うちがいへんと、軍でも何かやらかしそうやし」
「俺はトラブルメーカーじゃないぞ」
「しそうやって言うとるだけや」
「なんだかんだで星名、結局お前も否定しないんだな」
夕日が少しずつ欠けはじめる。
「その前におふくろに会えるか?」
「おーっと渉、マザコンか?」
「そういうわけじゃねえよ。
軍に入りたいっていうのも言わなきゃならないし、
また打たれなきゃいけないと思ってな」
「せっかくうちが渉のキレそうな台詞を言ってやったんに、スルーしおった・・・・・・」
「ま、人生いろいろあるさ」
彼は彼女の肩に手を置く。
「なんや?抱き寄せようとしとるんか?」
「いや。
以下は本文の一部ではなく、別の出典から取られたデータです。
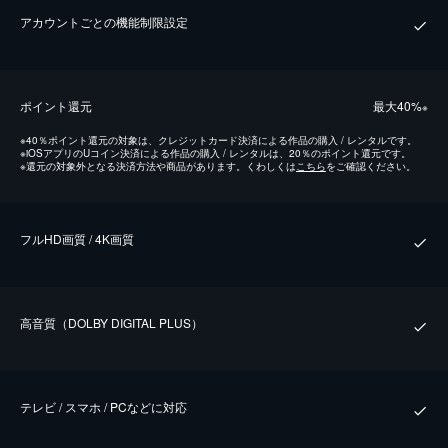
アカウントごとの機能制限設定
ポイント還元
最⼤40%
※
※
40％ポイント還元の対象は、クレジットカード決済による作品の購入 / レンタルです。
※
iOSアプリのUコイン決済による作品の購入 / レンタルは、20％のポイント還元です。
※
還元の対象外となる決済方法や商品があります。くわしくは
こちら
をご確認ください。
フルHD画質 / 4K画質
⾼⾳質（DOLBY DIGITAL PLUS）
テレビ / スマホ / PCなどに対応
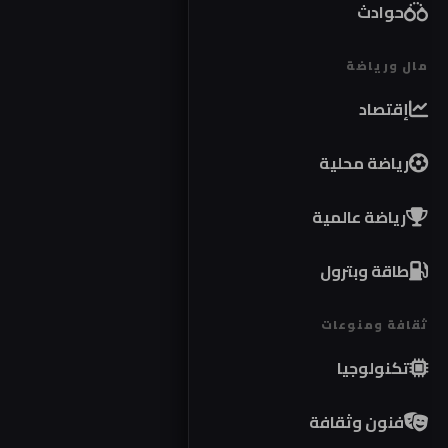
حوادث
مال ورياضة
إقتصاد
رياضة محلية
رياضة عالمية
طاقة وبترول
ثقافة ومنوعات
تكنولوجيا
فنون وثقافة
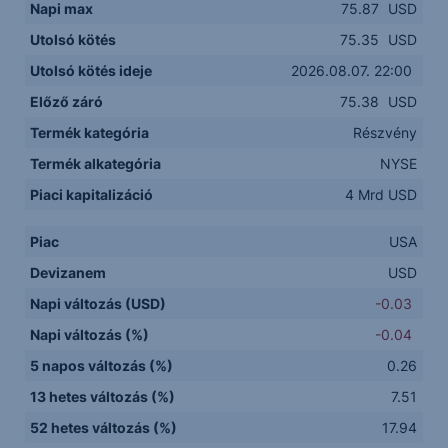
Napi max
75.87
USD
Utolsó kötés
75.35
USD
Utolsó kötés ideje
2026.08.07. 22:00
Előző záró
75.38
USD
Termék kategória
Részvény
Termék alkategória
NYSE
Piaci kapitalizáció
4 Mrd USD
Piac
USA
Devizanem
USD
Napi változás (USD)
-0.03
Napi változás (%)
-0.04
5 napos változás (%)
0.26
13 hetes változás (%)
7.51
52 hetes változás (%)
17.94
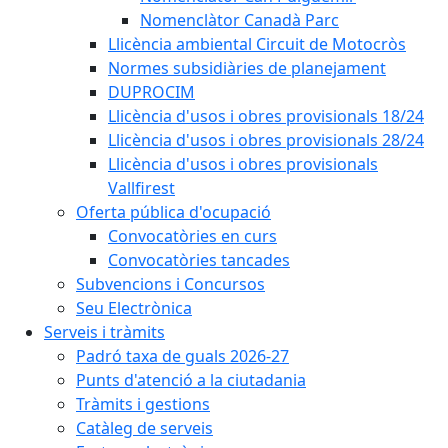
Nomenclàtor Canadà Parc
Llicència ambiental Circuit de Motocròs
Normes subsidiàries de planejament
DUPROCIM
Llicència d'usos i obres provisionals 18/24
Llicència d'usos i obres provisionals 28/24
Llicència d'usos i obres provisionals
Vallfirest
Oferta pública d'ocupació
Convocatòries en curs
Convocatòries tancades
Subvencions i Concursos
Seu Electrònica
Serveis i tràmits
Padró taxa de guals 2026-27
Punts d'atenció a la ciutadania
Tràmits i gestions
Catàleg de serveis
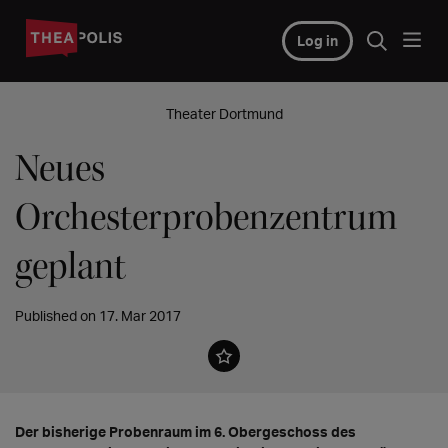
Log in
Theater Dortmund
Neues
Orchesterprobenzentrum
geplant
Published on 17. Mar 2017
Der bisherige Probenraum im 6. Obergeschoss des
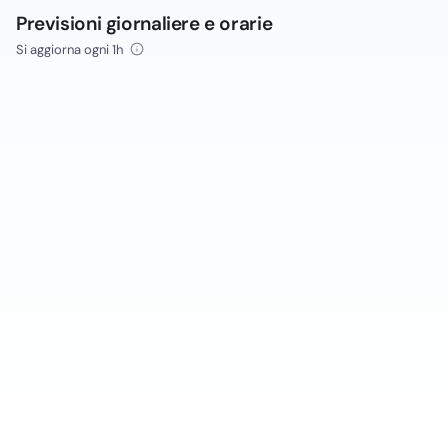
Previsioni giornaliere e orarie
Si aggiorna ogni 1h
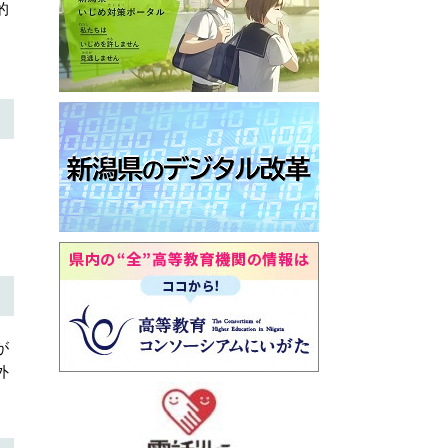
的
が
外
。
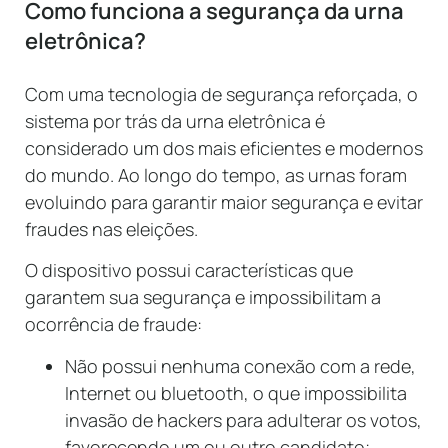
Como funciona a segurança da urna
eletrônica?
Com uma tecnologia de segurança reforçada, o
sistema por trás da urna eletrônica é
considerado um dos mais eficientes e modernos
do mundo. Ao longo do tempo, as urnas foram
evoluindo para garantir maior segurança e evitar
fraudes nas eleições.
O dispositivo possui características que
garantem sua segurança e impossibilitam a
ocorrência de fraude:
Não possui nenhuma conexão com a rede,
Internet ou bluetooth, o que impossibilita
invasão de hackers para adulterar os votos,
favorecendo um ou outro candidato;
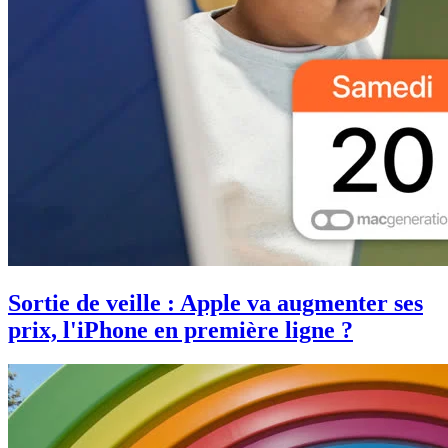
Sortie de veille : Apple va augmenter ses
prix, l'iPhone en première ligne ?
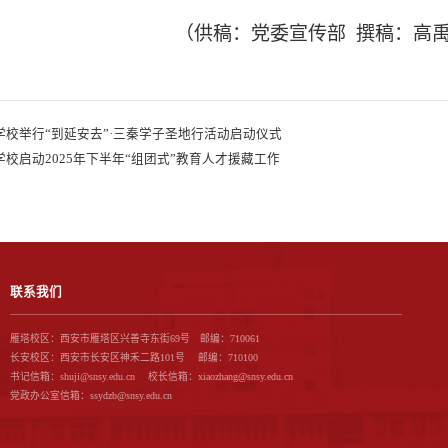
（供稿：党委宣传部
撰稿：高
学校举行“到延安去”·三秦学子圣地行活动启动仪式
学校启动2025年下半年“组团式”教育人才援藏工作
联系我们
雁塔校区：西安市雁塔区兴善寺东街69号 邮编：710061
长安校区：西安市长安区神禾二路101号 邮编：710100
书记信箱：shuji@snsy.edu.cn 校长信箱：xiaozhang@snsy.edu.cn
党政办公室信箱：ssydzb@snsy.edu.cn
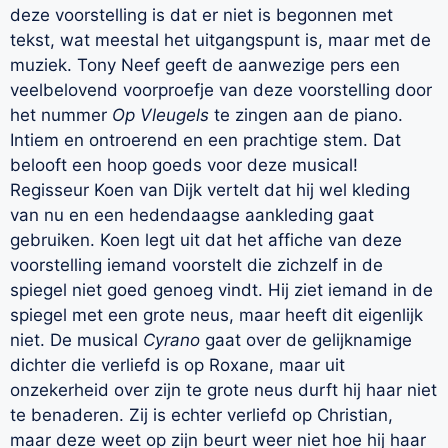
deze voorstelling is dat er niet is begonnen met
tekst, wat meestal het uitgangspunt is, maar met de
muziek. Tony Neef geeft de aanwezige pers een
veelbelovend voorproefje van deze voorstelling door
het nummer
Op Vleugels
te zingen aan de piano.
Intiem en ontroerend en een prachtige stem. Dat
belooft een hoop goeds voor deze musical!
Regisseur Koen van Dijk vertelt dat hij wel kleding
van nu en een hedendaagse aankleding gaat
gebruiken. Koen legt uit dat het affiche van deze
voorstelling iemand voorstelt die zichzelf in de
spiegel niet goed genoeg vindt. Hij ziet iemand in de
spiegel met een grote neus, maar heeft dit eigenlijk
niet. De musical
Cyrano
gaat over de gelijknamige
dichter die verliefd is op Roxane, maar uit
onzekerheid over zijn te grote neus durft hij haar niet
te benaderen. Zij is echter verliefd op Christian,
maar deze weet op zijn beurt weer niet hoe hij haar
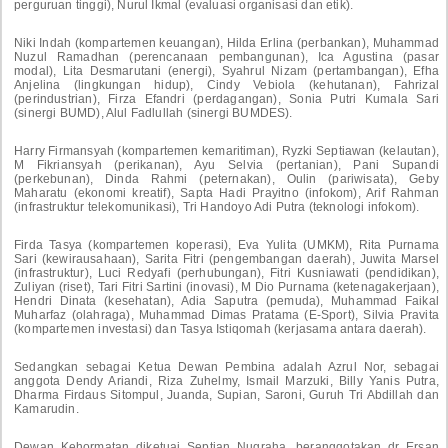
perguruan tinggi), Nurul Ikmal (evaluasi organisasi dan etik).
Niki Indah (kompartemen keuangan), Hilda Erlina (perbankan), Muhammad
Nuzul Ramadhan (perencanaan pembangunan), Ica Agustina (pasar
modal), Lita Desmarutani (energi), Syahrul Nizam (pertambangan), Efha
Anjelina (lingkungan hidup), Cindy Vebiola (kehutanan), Fahrizal
(perindustrian), Firza Efandri (perdagangan), Sonia Putri Kumala Sari
(sinergi BUMD), Alul Fadlullah (sinergi BUMDES).
Harry Firmansyah (kompartemen kemaritiman), Ryzki Septiawan (kelautan),
M Fikriansyah (perikanan), Ayu Selvia (pertanian), Pani Supandi
(perkebunan), Dinda Rahmi (peternakan), Oulin (pariwisata), Geby
Maharatu (ekonomi kreatif), Sapta Hadi Prayitno (infokom), Arif Rahman
(infrastruktur telekomunikasi), Tri Handoyo Adi Putra (teknologi infokom).
Firda Tasya (kompartemen koperasi), Eva Yulita (UMKM), Rita Purnama
Sari (kewirausahaan), Sarita Fitri (pengembangan daerah), Juwita Marsel
(infrastruktur), Luci Redyafi (perhubungan), Fitri Kusniawati (pendidikan),
Zuliyan (riset), Tari Fitri Sartini (inovasi), M Dio Purnama (ketenagakerjaan),
Hendri Dinata (kesehatan), Adia Saputra (pemuda), Muhammad Faikal
Muharfaz (olahraga), Muhammad Dimas Pratama (E-Sport), Silvia Pravita
(kompartemen investasi) dan Tasya Istiqomah (kerjasama antara daerah).
Sedangkan sebagai Ketua Dewan Pembina adalah Azrul Nor, sebagai
anggota Dendy Ariandi, Riza Zuhelmy, Ismail Marzuki, Billy Yanis Putra,
Dharma Firdaus Sitompul, Juanda, Supian, Saroni, Guruh Tri Abdillah dan
Kamarudin.
Dewan Kehormatan diketuai Septian Nugraha, beranggotakan dr Ersan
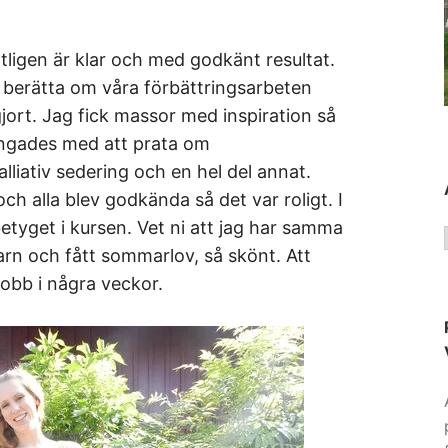
tligen är klar och med godkänt resultat.
 berätta om våra förbättringsarbeten
jort. Jag fick massor med inspiration så
ringades med att prata om
lliativ sedering och en hel del annat.
h alla blev godkända så det var roligt. I
tyget i kursen. Vet ni att jag har samma
arn och fått sommarlov, så skönt. Att
jobb i några veckor.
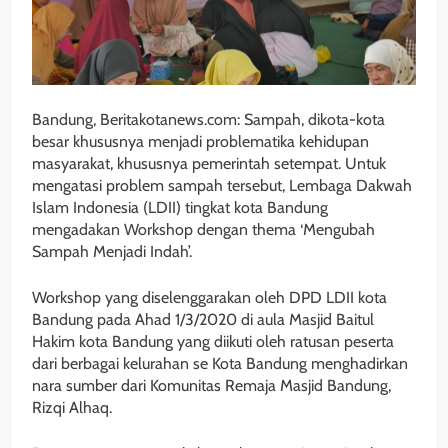
Bandung, Beritakotanews.com: Sampah, dikota-kota
besar khususnya menjadi problematika kehidupan
masyarakat, khususnya pemerintah setempat. Untuk
mengatasi problem sampah tersebut, Lembaga Dakwah
Islam Indonesia (LDII) tingkat kota Bandung
mengadakan Workshop dengan thema ‘Mengubah
Sampah Menjadi Indah’.
Workshop yang diselenggarakan oleh DPD LDII kota
Bandung pada Ahad 1/3/2020 di aula Masjid Baitul
Hakim kota Bandung yang diikuti oleh ratusan peserta
dari berbagai kelurahan se Kota Bandung menghadirkan
nara sumber dari Komunitas Remaja Masjid Bandung,
Rizqi Alhaq.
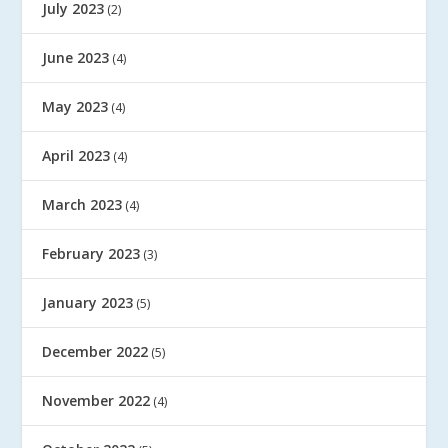
July 2023
(2)
June 2023
(4)
May 2023
(4)
April 2023
(4)
March 2023
(4)
February 2023
(3)
January 2023
(5)
December 2022
(5)
November 2022
(4)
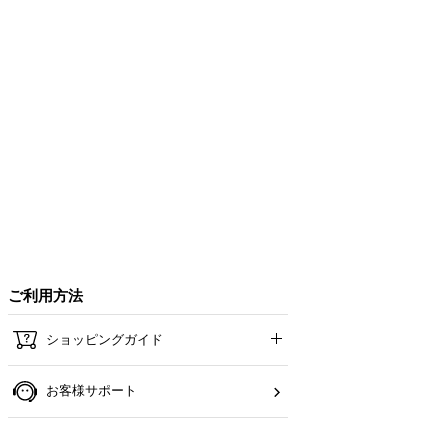
ご利用方法
ショッピングガイド
お客様サポート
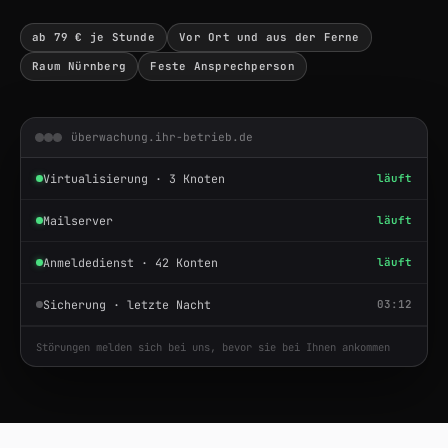
ab 79 € je Stunde
Vor Ort und aus der Ferne
Raum Nürnberg
Feste Ansprechperson
überwachung.ihr-betrieb.de
Virtualisierung · 3 Knoten
läuft
Mailserver
läuft
Anmeldedienst · 42 Konten
läuft
Sicherung · letzte Nacht
03:12
Störungen melden sich bei uns, bevor sie bei Ihnen ankommen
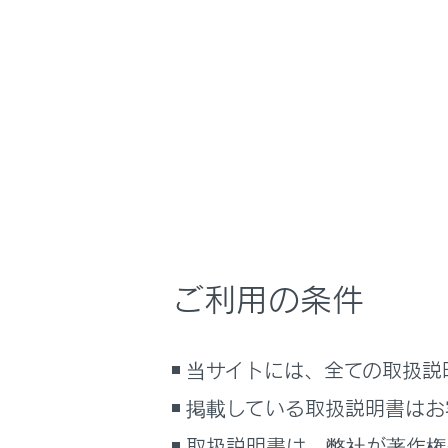
RZ450e/RZ300e
取
安全運転を支援す
ホーム
自車の
はじめに
車を運転する前の準備
メニュー
車を運転するときに知ってほしい
こと
時間帯や天候に合わせた運転と装
発進遅れ
備
ご利用の条件
快適装備と便利な室内装備の使い
かた
発進遅れ
メーター／ディスプレイの機能と表
当サイトには、全ての取扱説
示される情報
掲載している取扱説明書はお
安全運転を支援する機能
通信で安心、快適、便利を支援す
取扱説明書は、弊社が著作権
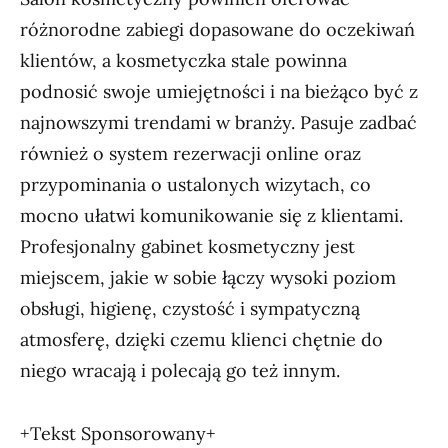
różnorodne zabiegi dopasowane do oczekiwań
klientów, a kosmetyczka stale powinna
podnosić swoje umiejętności i na bieżąco być z
najnowszymi trendami w branży. Pasuje zadbać
również o system rezerwacji online oraz
przypominania o ustalonych wizytach, co
mocno ułatwi komunikowanie się z klientami.
Profesjonalny gabinet kosmetyczny jest
miejscem, jakie w sobie łączy wysoki poziom
obsługi, higienę, czystość i sympatyczną
atmosferę, dzięki czemu klienci chętnie do
niego wracają i polecają go też innym.
+Tekst Sponsorowany+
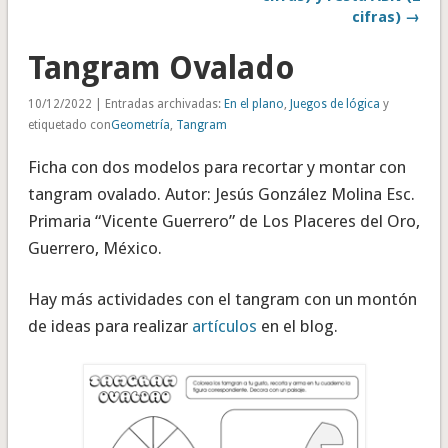
cifras) →
Tangram Ovalado
10/12/2022 | Entradas archivadas:
En el plano
,
Juegos de lógica
y
etiquetado con
Geometría
,
Tangram
Ficha con dos modelos para recortar y montar con
tangram ovalado. Autor: Jesús González Molina Esc.
Primaria “Vicente Guerrero” de Los Placeres del Oro,
Guerrero, México.
Hay más actividades con el tangram con un montón
de ideas para realizar
artículos
en el blog.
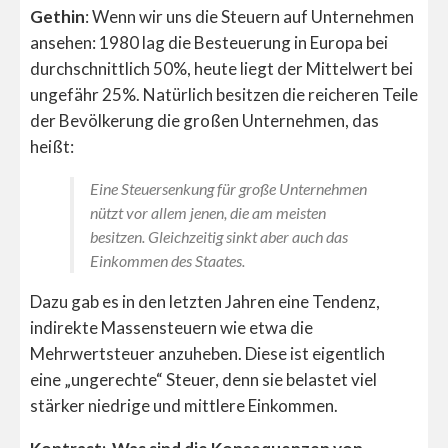
Gethin
: Wenn wir uns die Steuern auf Unternehmen
ansehen: 1980 lag die Besteuerung in Europa bei
durchschnittlich 50%, heute liegt der Mittelwert bei
ungefähr 25%. Natürlich besitzen die reicheren Teile
der Bevölkerung die großen Unternehmen, das
heißt:
Eine Steuersenkung für große Unternehmen
nützt vor allem jenen, die am meisten
besitzen. Gleichzeitig sinkt aber auch das
Einkommen des Staates.
Dazu gab es in den letzten Jahren eine Tendenz,
indirekte Massensteuern wie etwa die
Mehrwertsteuer anzuheben. Diese ist eigentlich
eine „ungerechte“ Steuer, denn sie belastet viel
stärker niedrige und mittlere Einkommen.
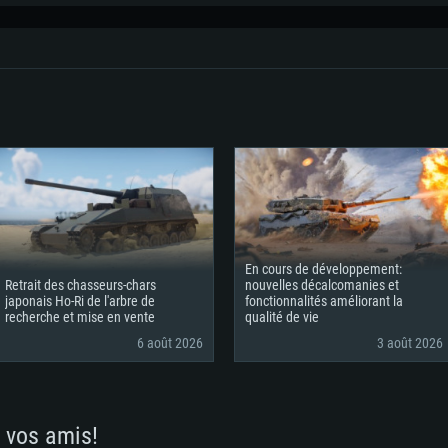
En cours de développement:
Retrait des chasseurs-chars
nouvelles décalcomanies et
japonais Ho-Ri de l'arbre de
fonctionnalités améliorant la
recherche et mise en vente
qualité de vie
6 août 2026
3 août 2026
 vos amis!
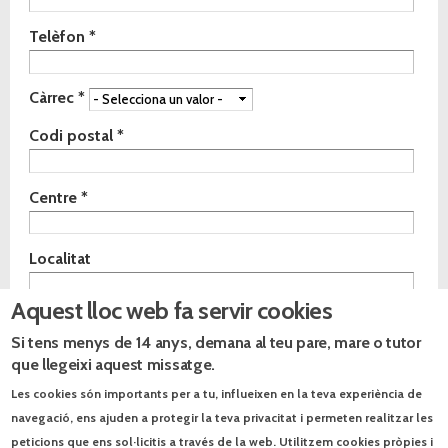
Telèfon
*
Càrrec
*
Codi postal
*
Centre
*
Localitat
Aquest lloc web fa servir cookies
Especialitat
*
Si tens menys de 14 anys, demana al teu pare, mare o tutor
Comentaris
que llegeixi aquest missatge.
Les cookies són importants per a tu, influeixen en la teva experiència de
navegació, ens ajuden a protegir la teva privacitat i permeten realitzar les
peticions que ens sol·licitis a través de la web. Utilitzem cookies pròpies i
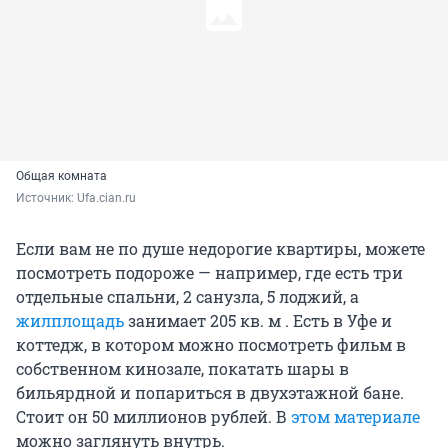
Общая комната
Источник: 
Ufa.cian.ru
Если вам не по душе недорогие квартиры, можете
посмотреть подороже — например, где есть три
отдельные спальни, 2 санузла, 5 лоджий, а
жилплощадь
занимает 205 кв. м . Есть в Уфе и
коттедж, в котором можно посмотреть фильм в
собственном кинозале, покатать шары в
бильярдной и попариться в двухэтажной бане.
Стоит он 50 миллионов рублей. В
этом материале
можно заглянуть внутрь.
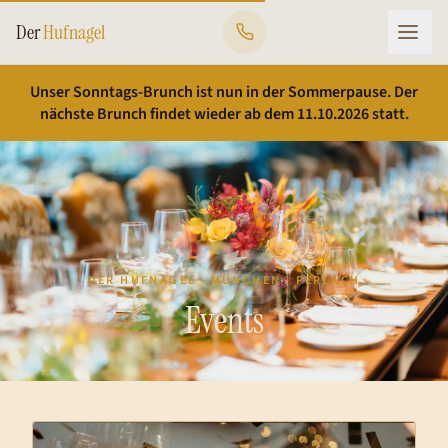
Zum Hauptinhalt springen
Der
Hufnagel
Unser Sonntags-Brunch ist nun in der Sommerpause. Der
nächste Brunch findet wieder ab dem 11.10.2026 statt.
DER HUFNAGEL · MÜNCHEN · PERLACH
Events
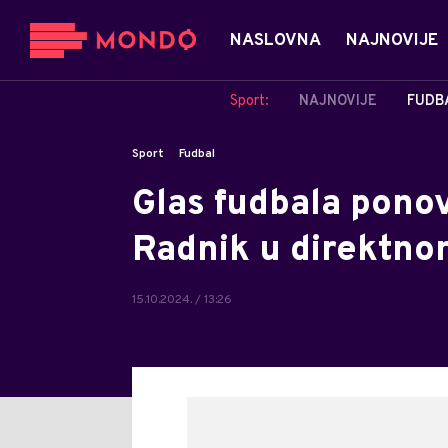
NASLOVNA
NAJNOVIJE
Sport:
NAJNOVIJE
FUDB
Sport
Fudbal
Glas fudbala ponov
Radnik u direktn
15.10.2024. / 13:26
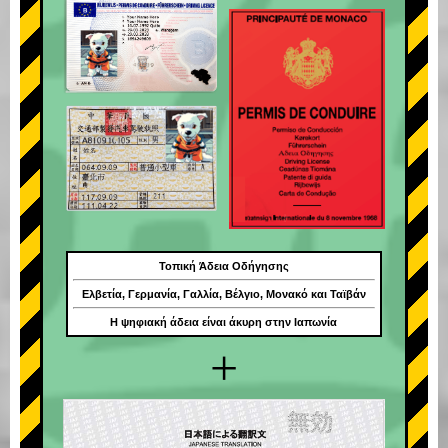
Τοπική Άδεια Οδήγησης
Ελβετία, Γερμανία, Γαλλία, Βέλγιο, Μονακό και Ταϊβάν
Η ψηφιακή άδεια είναι άκυρη στην Ιαπωνία
+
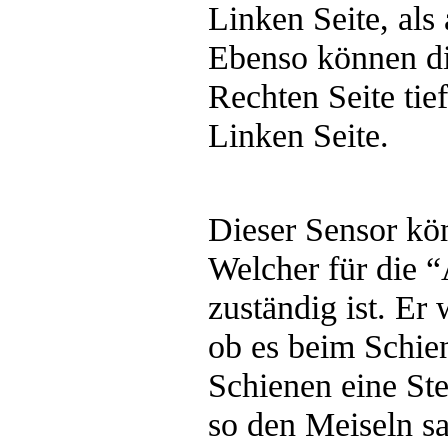
Linken Seite, als
Ebenso können di
Rechten Seite tief
Linken Seite.
Dieser Sensor kö
Welcher für die 
zuständig ist. Er
ob es beim Schien
Schienen eine St
so den Meiseln sa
なぐさめだ。
っていうかそれぐらいわかれよ」
「神上、剣崎、星名。どうやら軍にも入れなくなったようだ」
彼はいきなり大声でそう言った。
「どういうことだ?」
「どういうことも何もそう言うことだ。今までありがとうなお前ら」
「城ヶ咲研究員。星名。それに神上。ありがとう」
「おっちゃん。龍牙。渉。ありがとう」
「俺も言ったほうがいいのか?
・・・お前らありがとう」
その後、何事も無かったかのように彼らは爆風に包まれた。
あとがき
今回はMWFUW、対無人兵器用有人兵器をお読みいただき、誠にありがとうございます。
完成度としてはまちまち・・・ですかね。
それぞれの章に文の量の違いがあったので・・・なんなんだかなー。
ちなみに↑の文章までが過去に書いたものとなります。
某所では既にUPされていますが、再UPということで。
…直す気はないッス。サーセン。